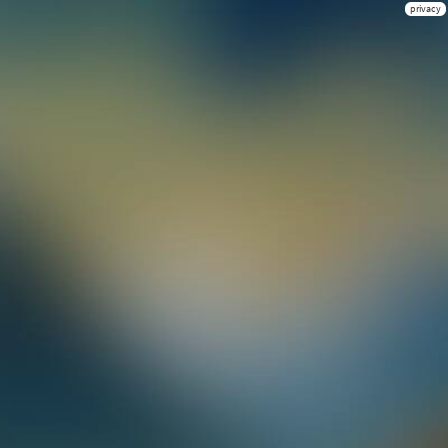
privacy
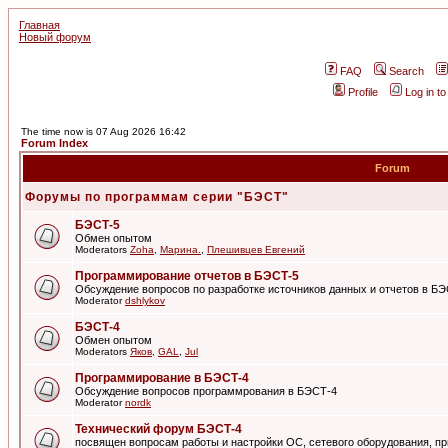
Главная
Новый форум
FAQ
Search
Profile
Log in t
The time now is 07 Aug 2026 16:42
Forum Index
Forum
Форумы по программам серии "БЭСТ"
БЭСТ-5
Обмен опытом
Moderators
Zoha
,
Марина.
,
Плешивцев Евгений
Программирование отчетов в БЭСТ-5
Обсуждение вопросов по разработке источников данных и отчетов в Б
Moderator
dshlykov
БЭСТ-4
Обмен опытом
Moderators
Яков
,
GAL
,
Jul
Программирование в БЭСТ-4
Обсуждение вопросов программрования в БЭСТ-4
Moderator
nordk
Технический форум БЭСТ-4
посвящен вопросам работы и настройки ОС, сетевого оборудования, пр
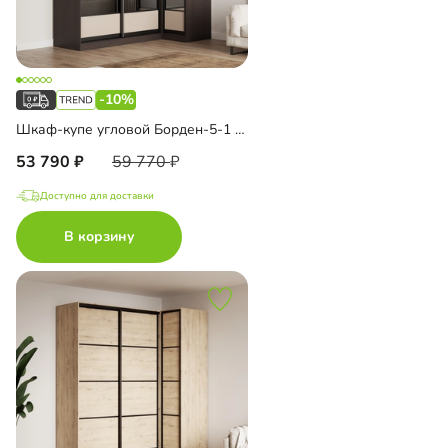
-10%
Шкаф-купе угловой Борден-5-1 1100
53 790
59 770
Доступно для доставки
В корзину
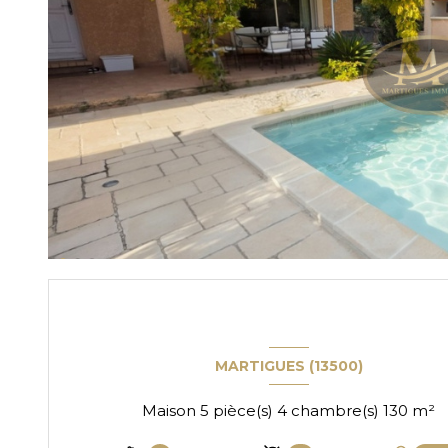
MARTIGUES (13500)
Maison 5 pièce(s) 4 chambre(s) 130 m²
━━━━━━━━━━
Render the text read from all the items above as a JSON list of strings, one string per line and no blank lines. Leave the pictures out of the answer.

Response to this task:
[
  "privacy",
  "Главная",
  "Новый форум",
  "FAQ",
  "Search",
  "Profile",
  "Log in t",
  "The time now is 07 Aug 2026 16:42",
  "Forum Index",
  "Forum",
  "Форумы по программам серии \"БЭСТ\"",
  "БЭСТ-5",
  "Обмен опытом",
  "Moderators",
  "Zoha",
  ",",
  "Марина.",
  ",",
  "Плешивцев Евгений",
  "Программирование отчетов в БЭСТ-5",
  "Обсуждение вопросов по разработке источников данных и отчетов в Б",
  "Moderator",
  "dshlykov",
  "БЭСТ-4",
  "Обмен опытом",
  "Moderators",
  "Яков",
  ",",
  "GAL",
  ",",
  "Jul",
  "Программирование в БЭСТ-4",
  "Обсуждение вопросов программрования в БЭСТ-4",
  "Moderator",
  "nordk",
  "Технический форум БЭСТ-4",
  "посвящен вопросам работы и настройки ОС, сетевого оборудования, пр",
  "-10%",
  "Шкаф-купе угловой Борден-5-1 1100",
  "53 790",
  "59 770",
  "Доступно для доставки",
  "В корзину",
  "MARTIGUES (13500)",
  "Maison 5 pièce(s) 4 chambre(s) 130 m²"
]